It is an oddly old-fashioned approach; human identity is understood as multi-faceted nowadays. But Pim argues that Roth internalised the anti-Semitism in his environment, felt a fraud as an Austrian, blamed his Jewishness – and suffered from pathological ‘self-loathing’. Drawing on studies of ‘Jewish self-hatred’, he applies the term to Roth. The trouble with this explanation is that self-haters don’t normally display Roth’s steely self-confidence. Assured self-irony is his typical tone. In a witty letter written in June 1930 to Kiepenheuer, his publisher, Roth tells him: ‘He is the most courtly man I know.
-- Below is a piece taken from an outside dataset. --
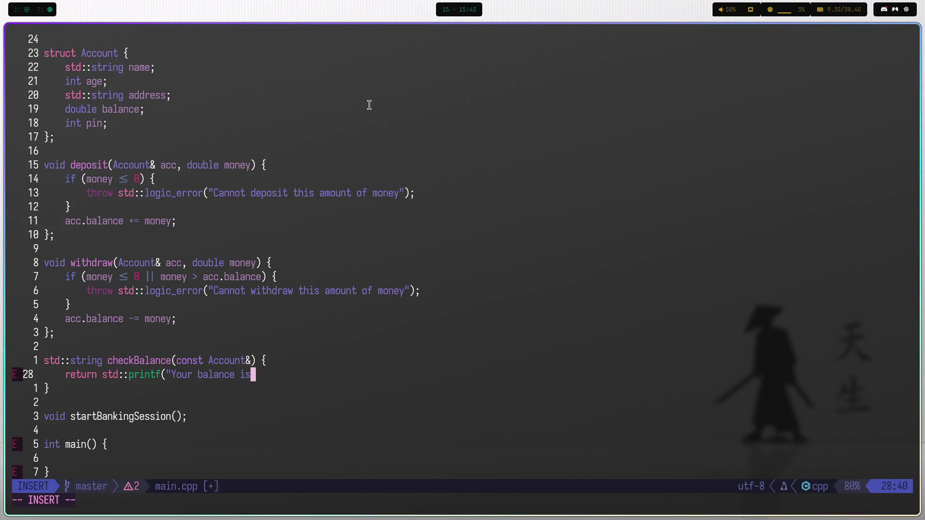
{"action": "type", "text": ": "}
{"action": "type", "text": "%f"}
So am I. He got it from me […] He believes in me. So do I.’ Roth is not always this relaxed about his identity, but he was stubbornly convinced he was both an Austrian and a Jew. There is a simple historical explanation for his preoccupation with this question.
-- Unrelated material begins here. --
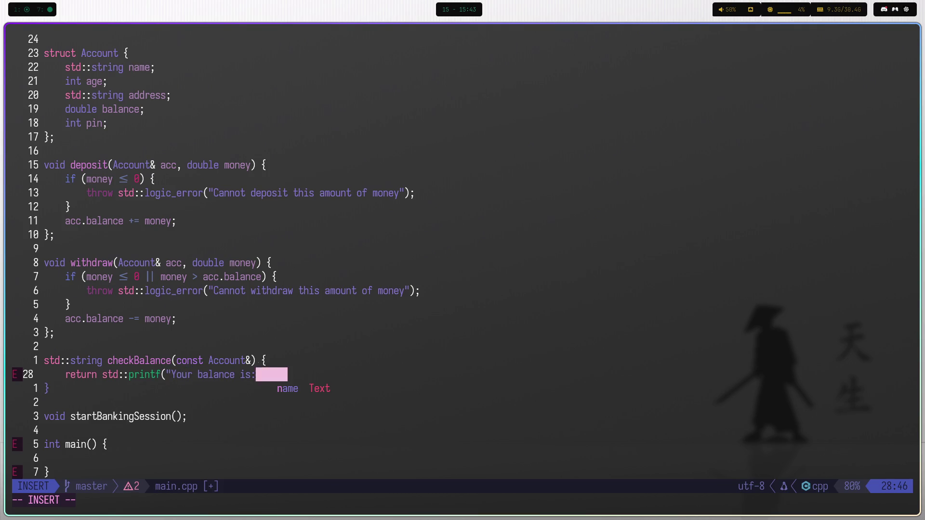
{"action": "type", "text": "\");"}
{"action": "key", "text": "Escape"}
Before the war, ethnic minorities across the Habsburg Empire, including Roth’s Galicia, were citizens of the Dual Monarchy and therefore also ‘Austrian’. When Austria-Hungary was carved up in 1918, Roth found himself redefined as a citizen of Poland, but refused to relinquish his Austrian identity. No one was going to tell him who he was. Determined to recover his lost citizenship, he invented a Schwabian German father and acquired a fake baptism certificate. ‘A man without papers,’ he once said grimly, ‘is worth even less than papers without a man.’ He was often angry, occasionally using anti-Semitic language to express hostility to fellow Jews, but there is no evidence that he turned this anger on himself. His assimilated co-religionists were the usual target. Their snobbish disdain for Ostjuden like him drew his ire: ‘Every form of assimilation is a flight from the sad society of the persecuted.’ And he deplored their complacency in the face of rising fascism. Roth regained his Austrian citizenship in 1921, but it remained tenuous. Henceforth he lived in a state of inner exile, unable to accept the loss of the old order, deeply suspicious of the extremist politics contaminating the new.
It is true, as Pim observes, that Roth’s habit of embellishing his threatened Austrian identity became increasingly egregious; he was not above fabricating imaginary war experiences. It is also true, as Michael Hofmann comments in A Life in Letters (2012), that these small lies often expressed emotional truths. Roth did sometimes feel, like Tunda in Flight without End, that the mass graves of the unknown soldiers yawned for him. But his sadness is subtler and more self-aware than Pim allows. Self-pity quickly generates self-irony: ‘I have no home; aside from being at home in myself [...] therefore I take great care to remain within myself’ (from a letter dated 10 June 1930). He can laugh at his own pain while teasing his reader. Pim describes Roth as still ‘playing’ the old-world Austrian gent up until his death. His friends saw him rather as a man struggling to maintain his dignity in the face of the cascading indignities of exile.
Speaking for all the wanderers on God’s earth, Roth once lamented: ‘Oh – the whole world thinks in such tired, worn, traditional clichés.’ Pim might have done without the cliché of Jewish self-hatred. Nevertheless, his biography offers a wealth of insight into the tragic life of one of Europe’s greatest writers, and is more than welcome.